GIVEN TASK:
Reproduce the following lines word for word, without changing anything.

Stored data
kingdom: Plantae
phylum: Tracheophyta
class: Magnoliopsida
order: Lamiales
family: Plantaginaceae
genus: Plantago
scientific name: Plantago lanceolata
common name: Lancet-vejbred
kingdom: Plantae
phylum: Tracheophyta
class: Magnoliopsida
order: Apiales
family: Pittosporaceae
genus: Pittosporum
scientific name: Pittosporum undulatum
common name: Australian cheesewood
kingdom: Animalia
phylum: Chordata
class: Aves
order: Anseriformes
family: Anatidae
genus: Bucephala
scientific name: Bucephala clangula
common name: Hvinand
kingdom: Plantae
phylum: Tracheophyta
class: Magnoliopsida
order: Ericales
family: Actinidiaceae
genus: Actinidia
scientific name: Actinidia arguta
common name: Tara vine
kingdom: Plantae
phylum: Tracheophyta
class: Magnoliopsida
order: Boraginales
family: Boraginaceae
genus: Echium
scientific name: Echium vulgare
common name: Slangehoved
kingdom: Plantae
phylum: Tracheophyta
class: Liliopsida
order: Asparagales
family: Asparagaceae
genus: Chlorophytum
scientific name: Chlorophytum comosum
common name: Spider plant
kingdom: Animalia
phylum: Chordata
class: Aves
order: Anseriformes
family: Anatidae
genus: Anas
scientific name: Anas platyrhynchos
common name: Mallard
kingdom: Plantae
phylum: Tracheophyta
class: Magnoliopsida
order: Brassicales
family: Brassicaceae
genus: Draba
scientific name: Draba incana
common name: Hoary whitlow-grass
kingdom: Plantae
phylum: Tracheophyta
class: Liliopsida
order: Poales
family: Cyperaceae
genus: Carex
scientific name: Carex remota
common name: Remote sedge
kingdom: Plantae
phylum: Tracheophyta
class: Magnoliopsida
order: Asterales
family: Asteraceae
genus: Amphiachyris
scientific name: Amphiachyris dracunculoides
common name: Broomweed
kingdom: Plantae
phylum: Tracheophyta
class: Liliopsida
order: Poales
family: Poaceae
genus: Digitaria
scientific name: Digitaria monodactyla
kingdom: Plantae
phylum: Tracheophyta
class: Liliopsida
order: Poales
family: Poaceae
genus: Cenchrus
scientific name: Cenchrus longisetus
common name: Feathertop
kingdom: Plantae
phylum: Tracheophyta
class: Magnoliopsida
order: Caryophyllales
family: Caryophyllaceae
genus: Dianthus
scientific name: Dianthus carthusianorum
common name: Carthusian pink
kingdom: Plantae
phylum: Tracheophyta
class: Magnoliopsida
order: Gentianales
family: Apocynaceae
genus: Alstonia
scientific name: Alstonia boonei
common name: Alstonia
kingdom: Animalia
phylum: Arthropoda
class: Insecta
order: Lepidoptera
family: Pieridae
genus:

THE RESPONSE:
kingdom: Plantae
phylum: Tracheophyta
class: Magnoliopsida
order: Lamiales
family: Plantaginaceae
genus: Plantago
scientific name: Plantago lanceolata
common name: Lancet-vejbred
kingdom: Plantae
phylum: Tracheophyta
class: Magnoliopsida
order: Apiales
family: Pittosporaceae
genus: Pittosporum
scientific name: Pittosporum undulatum
common name: Australian cheesewood
kingdom: Animalia
phylum: Chordata
class: Aves
order: Anseriformes
family: Anatidae
genus: Bucephala
scientific name: Bucephala clangula
common name: Hvinand
kingdom: Plantae
phylum: Tracheophyta
class: Magnoliopsida
order: Ericales
family: Actinidiaceae
genus: Actinidia
scientific name: Actinidia arguta
common name: Tara vine
kingdom: Plantae
phylum: Tracheophyta
class: Magnoliopsida
order: Boraginales
family: Boraginaceae
genus: Echium
scientific name: Echium vulgare
common name: Slangehoved
kingdom: Plantae
phylum: Tracheophyta
class: Liliopsida
order: Asparagales
family: Asparagaceae
genus: Chlorophytum
scientific name: Chlorophytum comosum
common name: Spider plant
kingdom: Animalia
phylum: Chordata
class: Aves
order: Anseriformes
family: Anatidae
genus: Anas
scientific name: Anas platyrhynchos
common name: Mallard
kingdom: Plantae
phylum: Tracheophyta
class: Magnoliopsida
order: Brassicales
family: Brassicaceae
genus: Draba
scientific name: Draba incana
common name: Hoary whitlow-grass
kingdom: Plantae
phylum: Tracheophyta
class: Liliopsida
order: Poales
family: Cyperaceae
genus: Carex
scientific name: Carex remota
common name: Remote sedge
kingdom: Plantae
phylum: Tracheophyta
class: Magnoliopsida
order: Asterales
family: Asteraceae
genus: Amphiachyris
scientific name: Amphiachyris dracunculoides
common name: Broomweed
kingdom: Plantae
phylum: Tracheophyta
class: Liliopsida
order: Poales
family: Poaceae
genus: Digitaria
scientific name: Digitaria monodactyla
kingdom: Plantae
phylum: Tracheophyta
class: Liliopsida
order: Poales
family: Poaceae
genus: Cenchrus
scientific name: Cenchrus longisetus
common name: Feathertop
kingdom: Plantae
phylum: Tracheophyta
class: Magnoliopsida
order: Caryophyllales
family: Caryophyllaceae
genus: Dianthus
scientific name: Dianthus carthusianorum
common name: Carthusian pink
kingdom: Plantae
phylum: Tracheophyta
class: Magnoliopsida
order: Gentianales
family: Apocynaceae
genus: Alstonia
scientific name: Alstonia boonei
common name: Alstonia
kingdom: Animalia
phylum: Arthropoda
class: Insecta
order: Lepidoptera
family: Pieridae
genus:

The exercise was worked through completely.